Theoretically is it that internal reflection occurs within a solid sphere(which is considered to be the denser medium) if and only if the angle that is incident to the sphere at the air-sphere interface $(i) $ is equall to $90°$ and internal reflection will not occur if $i>90°$ or $i <90°$. (Regardless to the materials the sphere is made of).....
What a want to know is that if $i > 90°$ is possible?
Is there anyway $C $ can be greater if $i$ cannot exceed 90°?
Does internal reflection occur in a solid sphere if and only if $i= 90°$??..
I've added an image just to make it clear
Elaborated:-
When it comes to the refraction of light we know that when light travels from dense to rare and by any chance if the angle of incidence $(i) $ is greater than critical angle $(C) $ internal reflection takes place along with refraction....
So this means when the $(i)$ is closser to $C $ then intensity of Refracted light ray is greater than the intensity of the internally Reflected ray and the more the $i $ gets further away from $C $ intensity of internal reflected light increases where as intensity of Refracted light decreases right?.
So now if we consider a solid spherical ball with refractive index $n $ and $n1$ being the refractive index of the outer medium (say air) $(n> n_1 )$ ..... To find the $C $ at the sphere-air interface... we use \begin{eqnarray} n_1&\sin90°=n&\sin C\\ \end{eqnarray}
So solving this we get $C=n_1/n$ which is the critical angle.

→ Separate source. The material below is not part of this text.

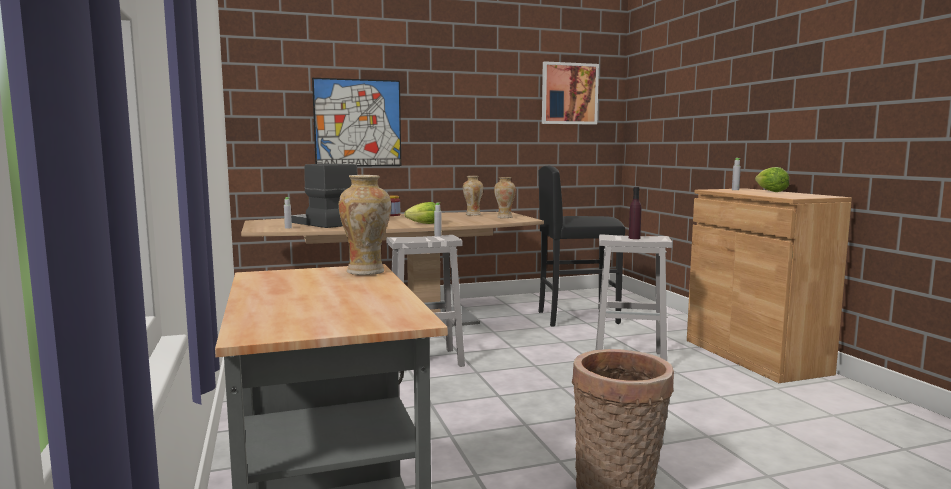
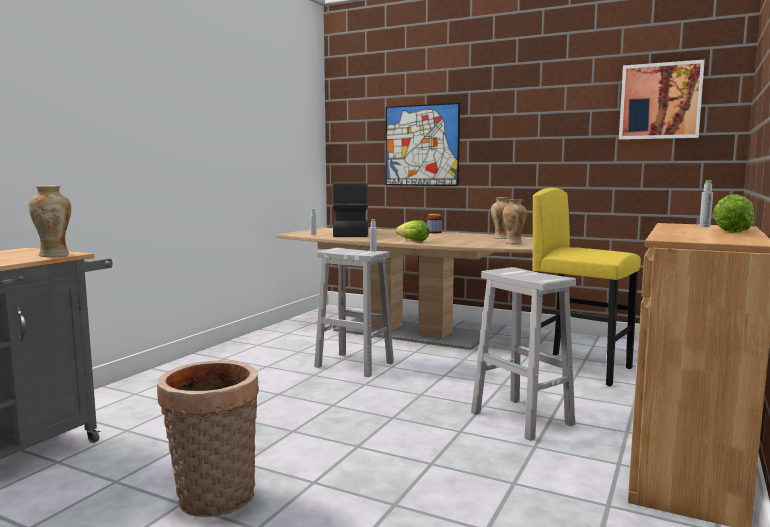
camera: 45 degrees right, 0 degrees up
black stool [538,166,625,327] -> yellow stool [532,188,641,386]
purple bottle [629,187,641,239] -> none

And since its a sphere we find the $i $ at the air-sphere interface taking the refracted angle to be $r $ and using basic geometry since the normals of both instances is the radius of sphere and im considering light to travel on the same plane we get $r=C $ And now we find angle $i $ using
\begin{eqnarray} n_1 \sin i&=&n \sin r\\ n_1 \sin i&=&n(n_1/n) [r=C]\\ \sin i&=&1\\ i&=&90° \end{eqnarray}
Therefore only a ray of $i= 90°$ will cause the ray to internally reflect within the sphere as the angles inside the sphere becomes $C $ and anything less than that wont (since the angle inside the sphere gets less than $C $) ...but the angle $i $ cannot be greater than $90°$ as it will result the ray to enter the sphere from a different location. ....

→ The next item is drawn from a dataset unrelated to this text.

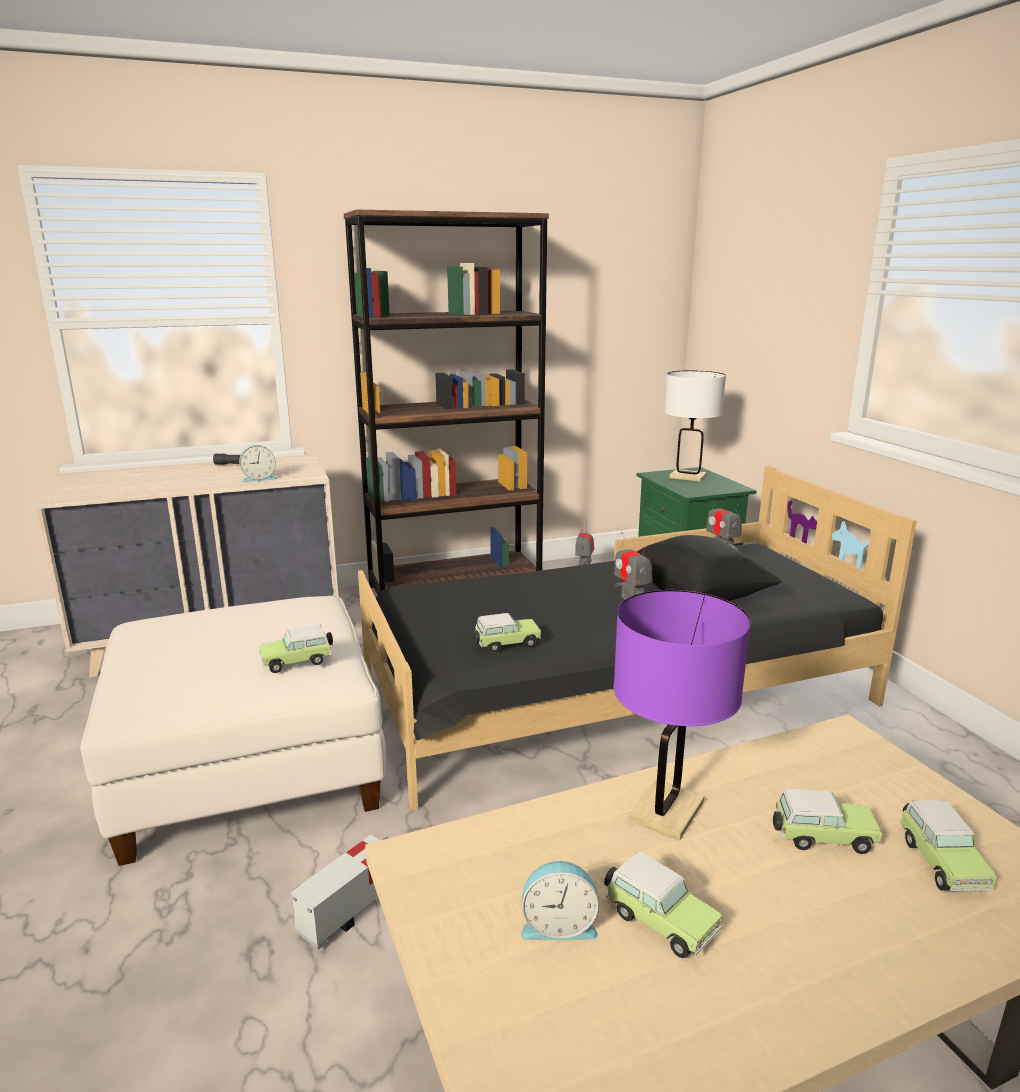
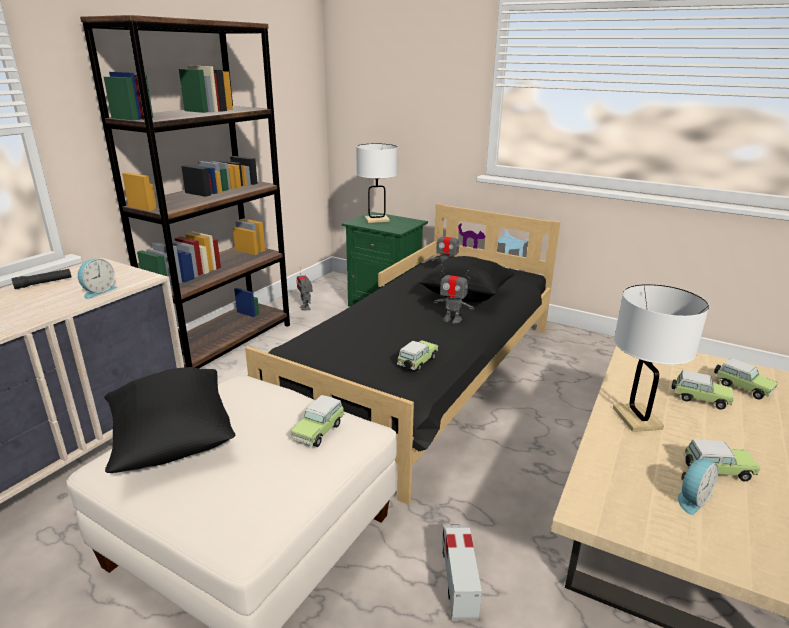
camera: 40 degrees left, 5 degrees up
purple table lamp [613,590,751,840] -> white table lamp [613,284,709,432]
toy car [773,789,882,854] -> toy car turned 60 degrees clockwise [672,370,734,409]
none -> black pillow [104,367,235,473]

So theoretically is it that internal reflection occurs within a solid sphere (which is considered to be the denser medium) if and only if the angle that is incident to the sphere at the air-sphere interface $(i)$ is equall to $90°$ and internal reflection will not occur if $i>90°$ or $i <90°$. (Regardless to the materials the sphere is made of)...????